Measures announced by French President Francois Hollande to cut public spending and business costs go "in the right direction" and will help the economy, the European Commission said.

The steps "are in line with recommendations we made last year, they will boost competitiveness and have a positive effect on growth and jobs in France," Commission spokesman Olivier Bailly said.  

"We share President Hollande's position that substantial savings have to be found - we are happy to see these measures going in the right direction," Bailly said.

The French economy, the euro zone's second largest, has struggled for many years, growing more slowly than its EU peers, especially Germany, with its problems blamed on too large a role for the state and a hugely costly social welfare system.

Hollande yesterday unveiled plans to cut public spending by €50 billion between 2015- and 2017 and reduce corporate payroll charges by €30 billion.

The French President said this was a "social democratic" programme to restore growth and so ensure France retained its global influence.

He insisted the cuts would allow France to maintain its much-vaunted but increasingly criticised social welfare system, while business would benefit from lower labour charges and less red tape.

Bailly said the Commission would look at the proposals in detail and take them into account when making its next economic forecasts.

There was no advance discussion with Paris ahead of the announcement, he said in reply to a question, and stressed that it is up to national governments to set specific targets.
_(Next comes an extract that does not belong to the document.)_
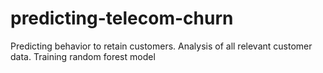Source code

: # predicting-telecom-churn
Predicting behavior to retain customers. Analysis of all relevant customer data. Training random forest model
Figures last month showed the French economy shrank 0.1% in the third quarter of 2013, falling back again after growth of 0.6% in the second three months of the year.

Other data has seen France lag behind its peers in a modest recovery from a record euro zone recession.

An EU report card in November ranked France among member states "experiencing macroeconomic imbalances which require monitoring and decisive policy action."

It cited specifically a decline in competitiveness and fall in export market share as high business costs hurt investment and jobs, coupled with rising public debt.